Cinenewsnow.com, a local news station in the Chicago area, is reporting of a near-tragedy at Peoria’s Notre Dame High School that was averted by one swimmer’s quick thinking.
Read the full report here.
16-year old Alex Bousky was trying to break a breath-holding record, and after 75 yards he passed out and suffered a seizure at the bottom of the pool. After a teammate noticed his absence, 17-year old Charlie Cain jumped into the water and pulled his teammate to safety. The team and the coach then took all appropriate actions, turned him onto his side, and called an ambulance.
“I went over to make sure he was okay, I didn’t expect to find him,” said Cain to Cinenewsnow. “He was on the bottom of the pool. I brought him up and over the wall and our coach got down to pull him out. All the guys were doing stuff for him, we opened the doors up and we got him on his side. One of the guys found someone to call the ambulance.”
Cain was trained by his coach, Steve Frye, in a Red Cross lifesaving class. Even though he was never a lifeguard, he took the class in hopes of furthering his medical career, according to the article.
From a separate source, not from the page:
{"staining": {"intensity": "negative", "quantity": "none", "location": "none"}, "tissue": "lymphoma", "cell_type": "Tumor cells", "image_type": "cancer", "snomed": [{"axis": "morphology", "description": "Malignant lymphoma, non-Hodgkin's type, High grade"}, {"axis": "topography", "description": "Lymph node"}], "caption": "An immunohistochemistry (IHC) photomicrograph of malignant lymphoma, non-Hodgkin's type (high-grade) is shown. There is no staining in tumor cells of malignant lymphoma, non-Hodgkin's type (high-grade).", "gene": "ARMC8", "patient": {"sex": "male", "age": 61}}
Cain’s heroics are certainly to be commended, but this is another scary reminder about the dangers of these sorts of underwater challenges.
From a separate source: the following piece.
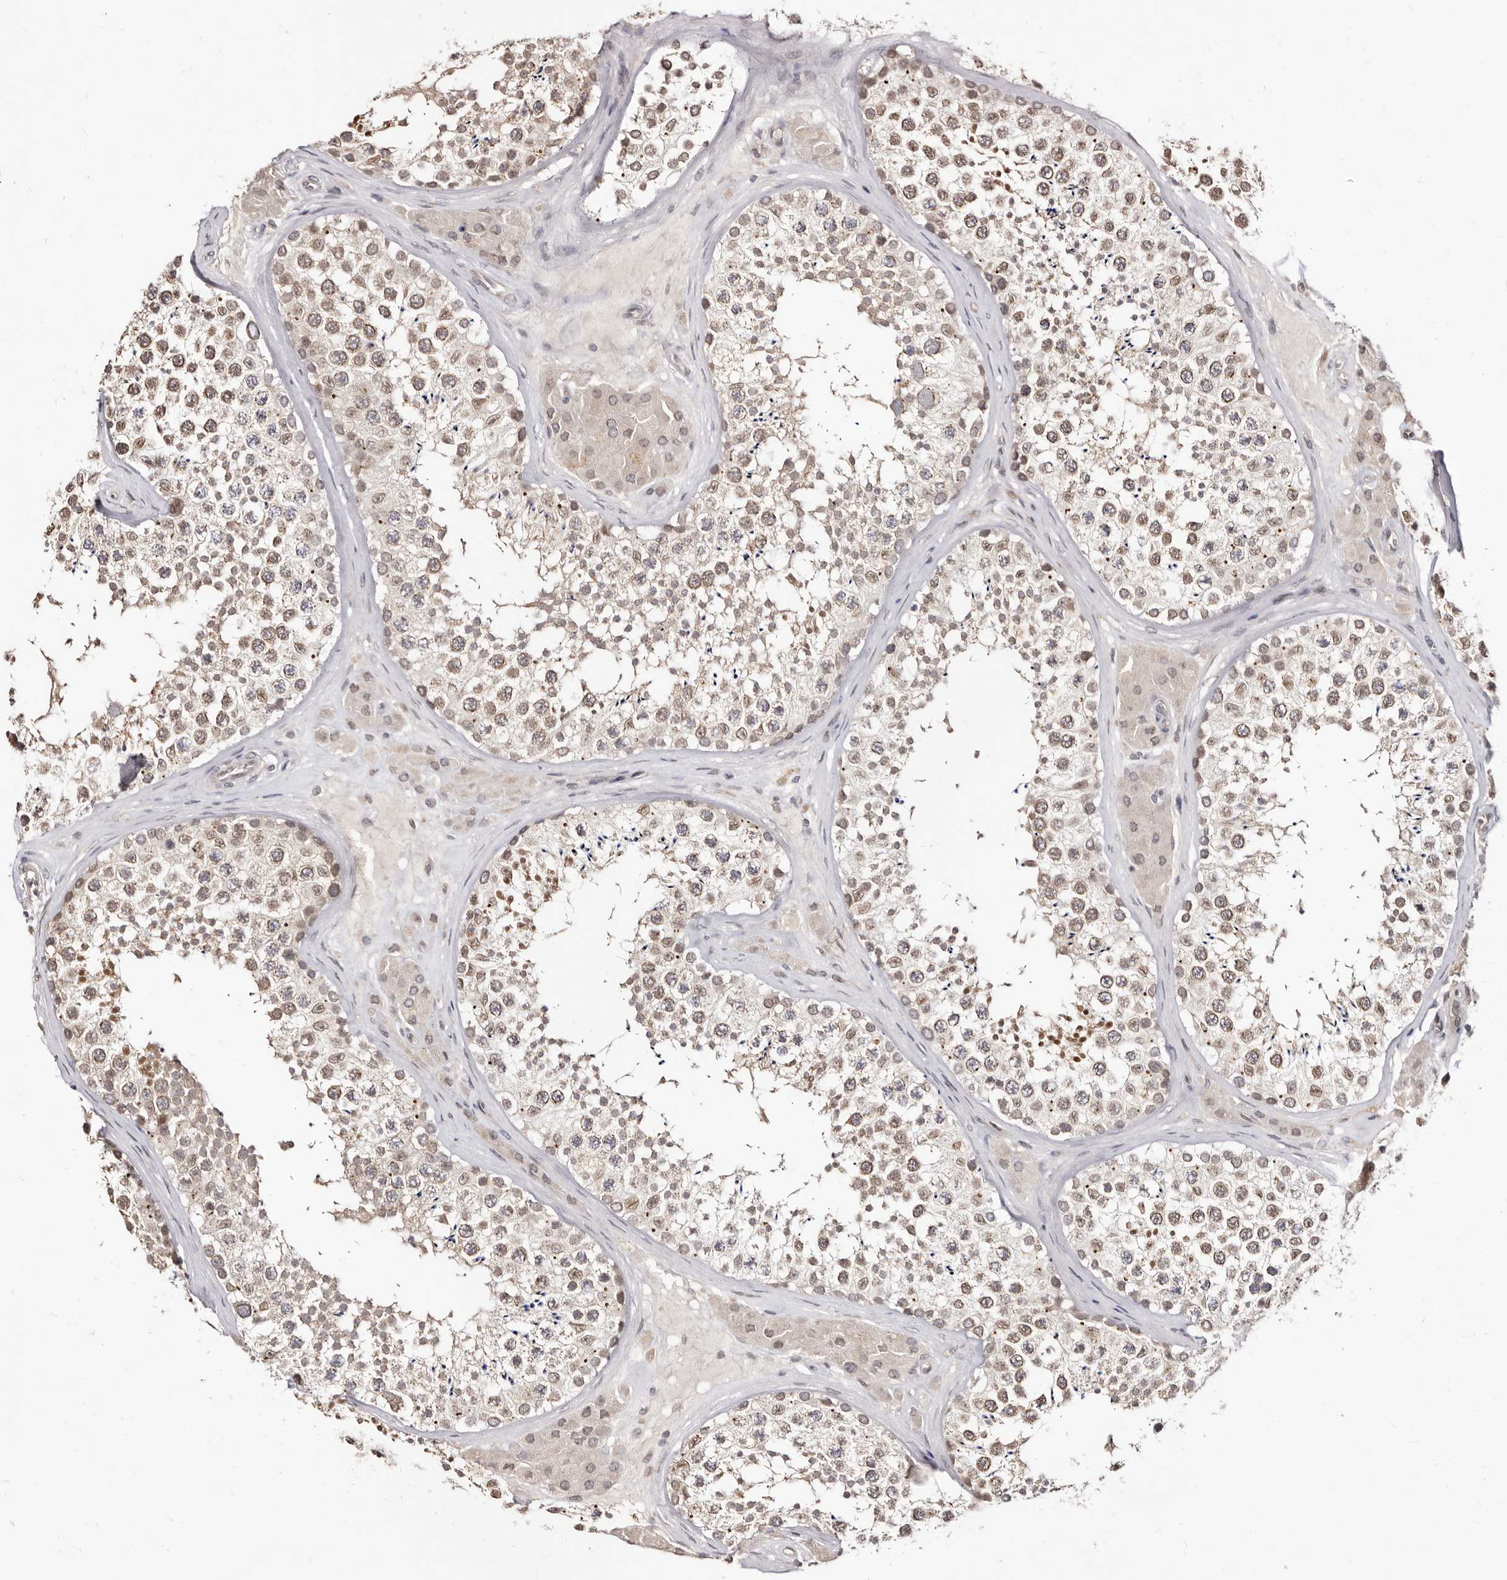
{"staining": {"intensity": "moderate", "quantity": ">75%", "location": "nuclear"}, "tissue": "testis", "cell_type": "Cells in seminiferous ducts", "image_type": "normal", "snomed": [{"axis": "morphology", "description": "Normal tissue, NOS"}, {"axis": "topography", "description": "Testis"}], "caption": "This histopathology image exhibits immunohistochemistry (IHC) staining of normal human testis, with medium moderate nuclear positivity in about >75% of cells in seminiferous ducts.", "gene": "LCORL", "patient": {"sex": "male", "age": 46}}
The dangers posed to swimmers at practice has been highlighted by two recent incidents at two of the country’s major clubs. In one case, a teen at SwimMAC was transported to a hospital by ambulance after nearly drowning. In the other, tragedy was not averted when teenager Louis Lowenthal drowned at the North Baltimore Aquatic Club. There are still no firm details (and may never be) about precisely what happened in that situation. Aside from highlighting the risks, both of these cases also highlight the importance of having as many trained lifeguards on deck as possible; both in a formal role, as well as coaches and other athletes who might be observing practices.
While USA Swimming has not issued a specific ban on the type of challenge activity described above, some organizations like the YMCA have issued bans targeting these extreme challenges. Regardless of bans, such challenge activities continue to occur in our pools. In order to maintain a safe training environment, coaches are expected to consider the age, distance and recovery time when undertaking any breath control training and never push or challenge their athletes to place themselves in duress or a dangerous situation. The Safety Training for Swim Coaches course, required of all USA Swimming member coaches, addresses the issue of inappropriate hypoxic training.